Çalışma ve Sosyal Güvenlik Bakanı Müezzinoğlu promosyonu verilmesine ilişkin görüşmelerin hangi aşamada olduğuna ilişkin "Bu konuda kısa vadede bir açıklama yapılması planlanmıyor" dedi.
Çalışma ve Sosyal Güvenlik Bakanı Mehmet Müezzinoğlu, "Emekli maaşlarının emeklilerimize ulaşıncaya kadar bankalarda kaldığı süre ortalama 1,5 gün. Kamu bankalarında bu süre 2 gün. Bu paranın 2 gün veya 2 gece bankalarda değerlendirilmesi emeklilerimizin bu anlamda promosyondan beklediği bir karşılığı ne yazık ki yansıtmıyor. Çok minimum bir rakam olarak kalıyor" dedi.
Müezzinoğlu, Bakanlık Reşat Moralı Toplantı Salonu'nda düzenlenen Üçlü Danışma Kurulu Toplantısı'nın açılışında yaptığı konuşmada, çalışma hayatının esas itibarıyla işçi ile işveren kesimleri arasında yürütülen diyalog ve varılan anlaşmalarla düzenlendiğini vurguladı.
Endüstri ilişkilerinin düzenli ve kalıcı bir barış ortamını oluşturabilmesinin özellikle sosyal tarafların diyaloğuna bağlı olduğunu belirten Müezzinoğlu, İş Kanunu ile düzenlenen "Üçlü Danışma Kurulu"nun da bu düşüncenin bir yansıması olduğunu dile getirdi.

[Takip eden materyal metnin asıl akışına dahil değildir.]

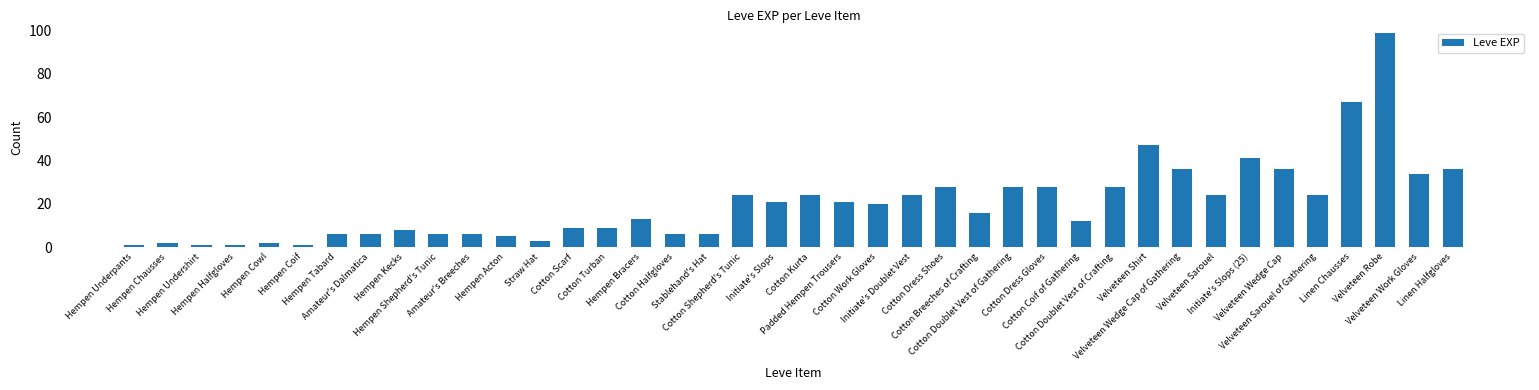

Does the chart contain any negative values?

No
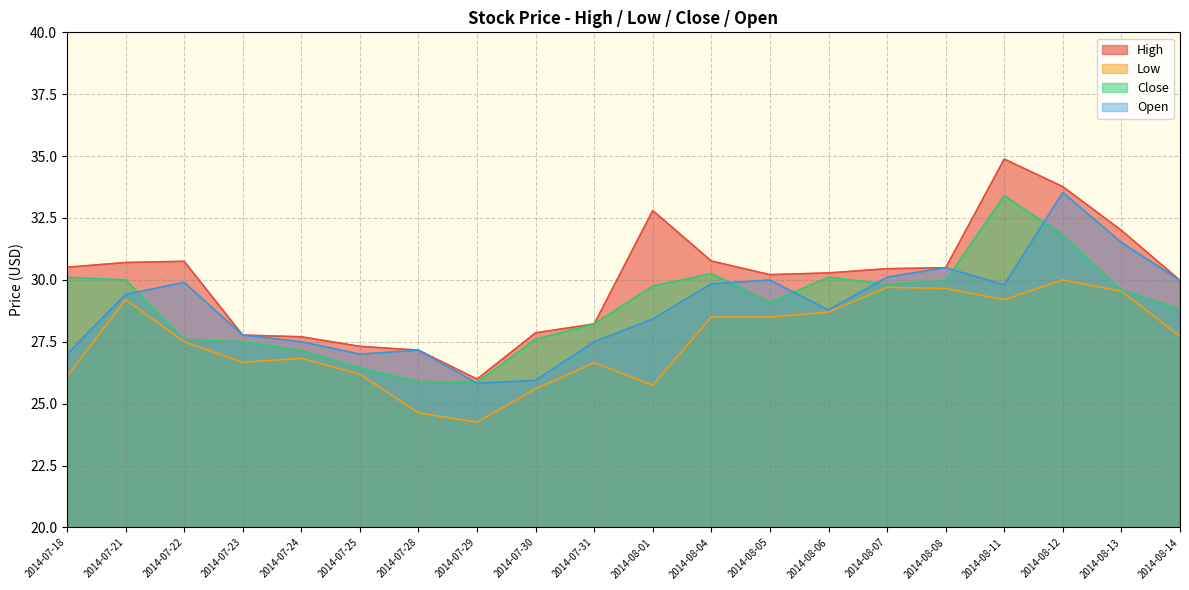

What is the difference between the highest and lowest values at 2014-07-18?

4.4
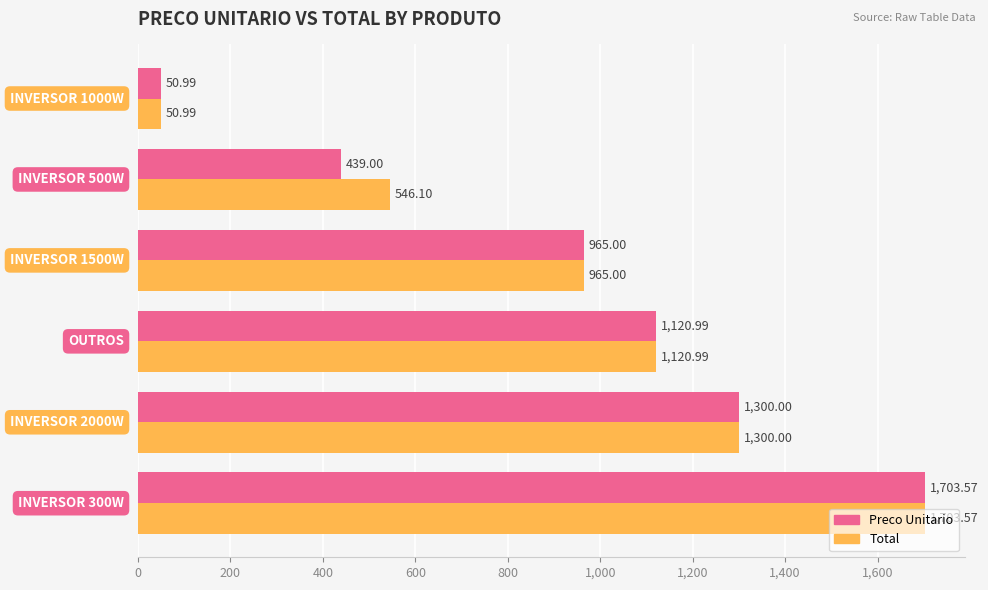

What are all the series names shown in the legend?

Preco Unitario, Total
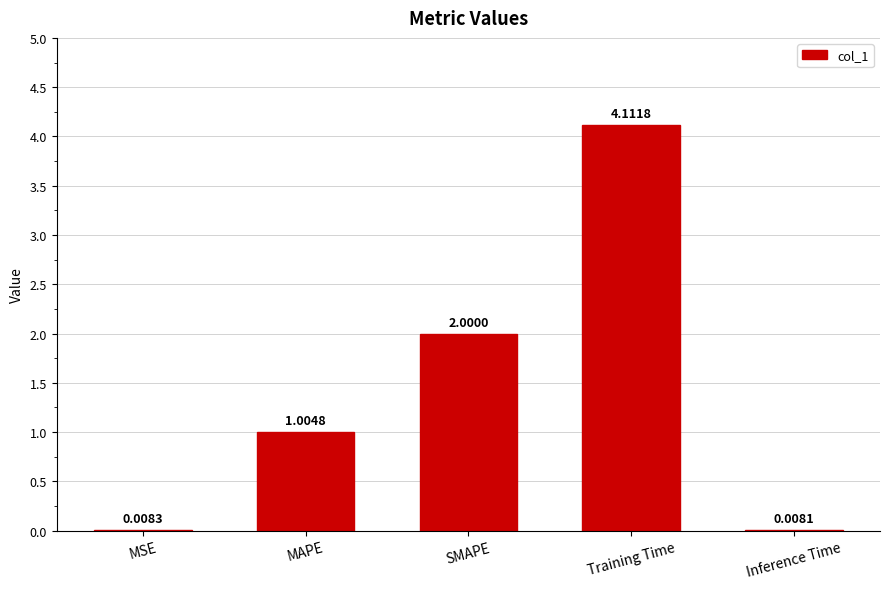

What is the change in value from MAPE to Inference Time?

-1.0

Bakanlık olarak Üçlü Danışma Kurulunu, sosyal diyaloğu esas alan, emek ile sermayeyi birbirini tamamlayan iki unsur olarak gören yaklaşımın somutlaşmış bir hali olarak gördüklerine işaret eden Müezzinoğlu, şöyle devam etti:
"Her durumda, her ortamda, her zaman sonuna kadar diyaloğa açık olan bakanlığımız, paydaşlarımız olan bu masanın etrafındaki sosyal tarafların görüş ve önerilerini dikkate alarak çalışma hayatına ilişkin politikasını belirlemeye azami özen göstermektedir. Çalışma hayatında çözüme kavuşan sorunlar yanında önümüzde çözüme kavuşturulmayı bekleyen başlıklar var. Çalışma yaşamı, içerisinde barındırdığı toplumsal dinamikler nedeniyle farklı bir alandır. Bu nedenle, sosyal taraflar arasında dengenin sağlanmasında sosyal diyalog mekanizmasının etkin şekilde kullanılmasına önem vermekteyiz."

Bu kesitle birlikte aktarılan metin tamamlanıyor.